Having a first look at the NFTs, the next logical step is to go into details about the technology underneath.
A blockchain is a database. It's software. Unlike regular databases, that act as filing cabinets, you got the user accounts in one table, purchases in another, inventory in another and so on with the data that can be changed at any moment by an user with sufficient access. The blockchain is available publicly, you can even use it anonymously.
The data however, cannot change, once it's there. Forever.
Obviously nothing comes without a cost, else we would be living in a utopia and I probably wouldn't be writing blog posts to get people on board.
It costs money, to upkeep the blockchain, because obviously it didn't get born out of nowhere in the middle of a forest. People are working hard to grow it. So while a big portion of the calculations is sent out across all participating servers/computers aka "nodes" - there is still a central need to keep everybody on the same page. That involves a price.
That price is called gas.
You can see the current situation of the gas price with tools like ethgasstation.info.
It's display in Gwei which is like cents for a dollar. Only way, way smaller in fraction.

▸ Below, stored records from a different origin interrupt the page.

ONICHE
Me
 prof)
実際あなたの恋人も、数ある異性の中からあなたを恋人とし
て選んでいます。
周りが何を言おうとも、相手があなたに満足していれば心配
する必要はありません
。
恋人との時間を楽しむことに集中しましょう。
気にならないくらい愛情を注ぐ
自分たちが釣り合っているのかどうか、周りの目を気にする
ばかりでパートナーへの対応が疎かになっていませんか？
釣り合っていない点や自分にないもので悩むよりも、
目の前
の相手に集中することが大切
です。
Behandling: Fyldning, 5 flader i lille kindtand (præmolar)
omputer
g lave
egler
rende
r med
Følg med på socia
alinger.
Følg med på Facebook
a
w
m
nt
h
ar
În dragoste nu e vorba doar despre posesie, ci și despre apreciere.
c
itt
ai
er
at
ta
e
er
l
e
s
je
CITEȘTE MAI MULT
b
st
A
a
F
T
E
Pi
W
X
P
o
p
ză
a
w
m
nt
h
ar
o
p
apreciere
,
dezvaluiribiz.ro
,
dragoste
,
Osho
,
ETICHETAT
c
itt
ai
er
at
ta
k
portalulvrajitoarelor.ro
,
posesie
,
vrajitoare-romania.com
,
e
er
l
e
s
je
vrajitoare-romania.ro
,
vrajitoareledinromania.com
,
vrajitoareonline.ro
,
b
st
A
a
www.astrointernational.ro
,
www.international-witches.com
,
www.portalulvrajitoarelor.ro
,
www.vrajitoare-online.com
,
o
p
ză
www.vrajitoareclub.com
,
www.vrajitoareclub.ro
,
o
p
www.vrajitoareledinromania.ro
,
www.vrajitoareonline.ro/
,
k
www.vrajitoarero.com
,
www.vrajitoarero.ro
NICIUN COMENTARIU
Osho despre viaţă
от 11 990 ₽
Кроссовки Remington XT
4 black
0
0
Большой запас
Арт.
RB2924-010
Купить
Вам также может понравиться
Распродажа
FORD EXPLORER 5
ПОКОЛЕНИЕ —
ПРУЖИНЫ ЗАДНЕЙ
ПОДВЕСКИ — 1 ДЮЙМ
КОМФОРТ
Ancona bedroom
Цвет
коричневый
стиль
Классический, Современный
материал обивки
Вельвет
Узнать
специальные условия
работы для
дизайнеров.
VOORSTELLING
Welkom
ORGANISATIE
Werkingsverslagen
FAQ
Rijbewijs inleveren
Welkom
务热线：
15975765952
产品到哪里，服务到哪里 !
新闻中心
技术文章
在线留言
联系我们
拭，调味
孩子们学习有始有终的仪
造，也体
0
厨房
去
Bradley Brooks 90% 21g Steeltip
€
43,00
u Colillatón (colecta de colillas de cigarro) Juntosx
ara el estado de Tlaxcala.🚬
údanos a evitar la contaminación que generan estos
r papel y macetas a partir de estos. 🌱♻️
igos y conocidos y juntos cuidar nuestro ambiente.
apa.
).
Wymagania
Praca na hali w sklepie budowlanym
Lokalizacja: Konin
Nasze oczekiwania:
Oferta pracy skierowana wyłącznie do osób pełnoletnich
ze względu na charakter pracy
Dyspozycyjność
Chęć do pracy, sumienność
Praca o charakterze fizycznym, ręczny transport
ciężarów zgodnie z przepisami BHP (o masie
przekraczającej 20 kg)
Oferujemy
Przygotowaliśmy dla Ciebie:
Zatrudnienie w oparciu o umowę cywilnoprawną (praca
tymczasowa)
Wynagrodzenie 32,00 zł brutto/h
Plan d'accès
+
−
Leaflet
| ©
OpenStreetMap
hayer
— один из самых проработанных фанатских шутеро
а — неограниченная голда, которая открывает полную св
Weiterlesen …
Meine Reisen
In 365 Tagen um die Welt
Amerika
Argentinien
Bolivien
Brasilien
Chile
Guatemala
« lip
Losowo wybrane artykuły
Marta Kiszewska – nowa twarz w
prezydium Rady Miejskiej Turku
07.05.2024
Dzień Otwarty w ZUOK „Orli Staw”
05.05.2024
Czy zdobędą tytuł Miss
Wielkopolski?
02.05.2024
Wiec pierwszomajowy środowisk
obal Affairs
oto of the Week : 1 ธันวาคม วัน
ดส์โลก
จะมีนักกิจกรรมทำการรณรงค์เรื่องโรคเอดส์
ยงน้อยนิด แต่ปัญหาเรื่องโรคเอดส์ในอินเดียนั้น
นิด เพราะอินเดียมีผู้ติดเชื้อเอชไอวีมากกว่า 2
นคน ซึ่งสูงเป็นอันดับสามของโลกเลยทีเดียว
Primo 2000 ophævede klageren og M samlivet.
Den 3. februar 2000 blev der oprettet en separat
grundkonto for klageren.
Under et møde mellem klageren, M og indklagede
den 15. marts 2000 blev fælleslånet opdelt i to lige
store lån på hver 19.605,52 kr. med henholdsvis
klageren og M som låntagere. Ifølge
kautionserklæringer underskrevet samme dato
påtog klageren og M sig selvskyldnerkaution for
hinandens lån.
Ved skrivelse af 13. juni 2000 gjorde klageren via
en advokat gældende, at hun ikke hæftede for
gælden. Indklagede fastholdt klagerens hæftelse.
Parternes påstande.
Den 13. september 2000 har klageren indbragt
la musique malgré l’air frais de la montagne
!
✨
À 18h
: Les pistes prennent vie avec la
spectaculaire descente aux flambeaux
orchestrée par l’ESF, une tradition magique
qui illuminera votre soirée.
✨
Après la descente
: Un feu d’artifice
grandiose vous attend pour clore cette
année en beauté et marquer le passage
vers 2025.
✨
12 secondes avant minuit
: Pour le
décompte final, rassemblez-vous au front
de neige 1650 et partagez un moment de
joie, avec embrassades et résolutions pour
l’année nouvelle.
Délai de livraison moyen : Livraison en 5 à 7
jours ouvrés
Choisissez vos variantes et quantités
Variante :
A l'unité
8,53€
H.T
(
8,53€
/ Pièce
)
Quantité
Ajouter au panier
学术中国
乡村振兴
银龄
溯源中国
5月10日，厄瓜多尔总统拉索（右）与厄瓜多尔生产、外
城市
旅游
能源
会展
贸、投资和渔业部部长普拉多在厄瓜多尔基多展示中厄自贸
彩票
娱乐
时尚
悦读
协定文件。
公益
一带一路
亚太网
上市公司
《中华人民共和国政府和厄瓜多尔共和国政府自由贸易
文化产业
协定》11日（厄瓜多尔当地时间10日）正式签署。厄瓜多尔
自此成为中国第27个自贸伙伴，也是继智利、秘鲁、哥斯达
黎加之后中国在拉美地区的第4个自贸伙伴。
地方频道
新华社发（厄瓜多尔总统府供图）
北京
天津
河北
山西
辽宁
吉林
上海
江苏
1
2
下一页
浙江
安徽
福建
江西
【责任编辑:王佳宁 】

Gwei is the most commonly used unit of ether because "gas" prices are easily specified in gwei. For example, instead of saying that your gas costs 0.000000001 ether, you can say your gas costs 1 gwei.
From the same Investopedia page I linked previously.
In order to understand how much doing something actually costs, you have to take one of these Gas tiers (introduced very recently, on 5th of August, 2021 - with the London update), then estimate how much gas your entire transaction will cost. This is usually done either in a marketplace, when you want to list or buy something or you can see the estimates when you're digging in the code and experimenting.
If you pull up a chart of the price history, you will see it go crazy from time to time. This is due to supply & demand and the current tech setup for the EVM.
Regular databases have a horizontal and hierarchical layout: user accounts may have purchases, social info and this data is requested in many different ways.
With a blockchain, data keeps being connected along the axis of time. This ensures that the full history of each action is held in a comprehensible manner, with timestamps. Thus you can imagine that the next "block" of transactions gets added only after the last one, and so on. This ensures that the full history of all contained data, is the same across an arbitrary amount of nodes.
This promotes trust, transparency and efficiency.
This isn't the perfect database, though. In fact, there is no such thing as a perfect database. Even more so - there isn't such a thing as perfect software, because the humans making it will never be perfect and neither will robots. All of our atoms are different and unique, perfect is a myth. Practical is what works.
Blockchain introduces different new security threats, such as "Consensus 51% Attack" - which would involve a single entity to take 51% of the nodes and then they will be able to do their shady deeds.
I won't go into detail about the vulnerabilities here, you know how to use the internet. I feel like a dedicated post for the most talked about ones is in order, at a later time.